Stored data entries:
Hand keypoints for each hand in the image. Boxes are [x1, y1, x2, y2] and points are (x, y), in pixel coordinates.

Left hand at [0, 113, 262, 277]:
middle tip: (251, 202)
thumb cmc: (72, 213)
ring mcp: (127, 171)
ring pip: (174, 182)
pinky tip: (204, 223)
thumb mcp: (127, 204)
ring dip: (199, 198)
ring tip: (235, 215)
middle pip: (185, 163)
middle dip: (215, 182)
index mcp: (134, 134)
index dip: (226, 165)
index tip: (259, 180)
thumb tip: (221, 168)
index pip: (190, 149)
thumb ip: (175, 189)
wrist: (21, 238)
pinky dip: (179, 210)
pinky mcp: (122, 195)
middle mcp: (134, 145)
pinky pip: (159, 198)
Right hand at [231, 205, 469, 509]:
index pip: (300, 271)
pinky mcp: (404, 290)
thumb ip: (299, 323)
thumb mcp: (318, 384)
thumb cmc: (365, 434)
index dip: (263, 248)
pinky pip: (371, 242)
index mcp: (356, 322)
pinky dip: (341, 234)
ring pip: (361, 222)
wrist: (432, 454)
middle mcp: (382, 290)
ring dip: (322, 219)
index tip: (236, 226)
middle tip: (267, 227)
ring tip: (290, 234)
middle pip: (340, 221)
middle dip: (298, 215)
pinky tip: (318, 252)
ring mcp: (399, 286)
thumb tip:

* Required work
Exactly the lines from the one containing "middle tip: (267, 227)" to the last line of the entries above must be duplicated, with both of those lines included and nothing more.

* Completed task
middle tip: (267, 227)
ring tip: (290, 234)
middle pip: (340, 221)
middle dip: (298, 215)
pinky tip: (318, 252)
ring mcp: (399, 286)
thumb tip:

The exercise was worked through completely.